Problem to solve: Change every "Oktober" in the listing to "October" and keep all other text the same. Leave the pictures out of your answer.

*** Opening of Working data ***

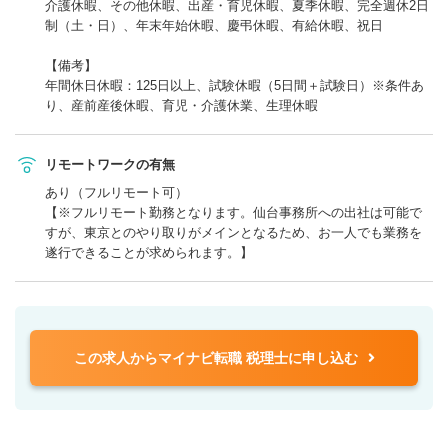
介護休暇、その他休暇、出産・育児休暇、夏季休暇、完全週休2日
制（土・日）、年末年始休暇、慶弔休暇、有給休暇、祝日
【備考】
年間休日休暇：125日以上、試験休暇（5日間＋試験日）※条件あ
り、産前産後休暇、育児・介護休業、生理休暇
リモートワークの有無
あり（フルリモート可）
【※フルリモート勤務となります。仙台事務所への出社は可能で
すが、東京とのやり取りがメインとなるため、お一人でも業務を
遂行できることが求められます。】
この求人からマイナビ転職 税理士に申し込む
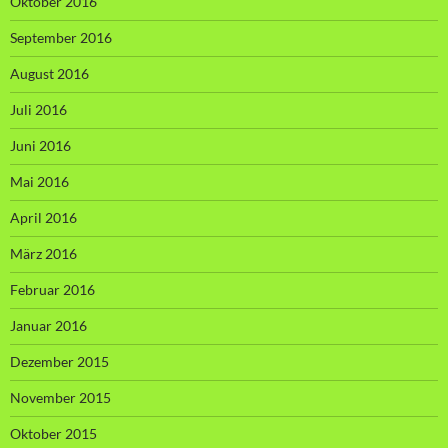
Oktober 2016
September 2016
August 2016
Juli 2016
Juni 2016
Mai 2016
April 2016
März 2016
Februar 2016
Januar 2016
Dezember 2015
November 2015
Oktober 2015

*** Close of Working data ***

Reply to the exercise:
介護休暇、その他休暇、出産・育児休暇、夏季休暇、完全週休2日
制（土・日）、年末年始休暇、慶弔休暇、有給休暇、祝日
【備考】
年間休日休暇：125日以上、試験休暇（5日間＋試験日）※条件あ
り、産前産後休暇、育児・介護休業、生理休暇
リモートワークの有無
あり（フルリモート可）
【※フルリモート勤務となります。仙台事務所への出社は可能で
すが、東京とのやり取りがメインとなるため、お一人でも業務を
遂行できることが求められます。】
この求人からマイナビ転職 税理士に申し込む
October 2016
September 2016
August 2016
Juli 2016
Juni 2016
Mai 2016
April 2016
März 2016
Februar 2016
Januar 2016
Dezember 2015
November 2015
October 2015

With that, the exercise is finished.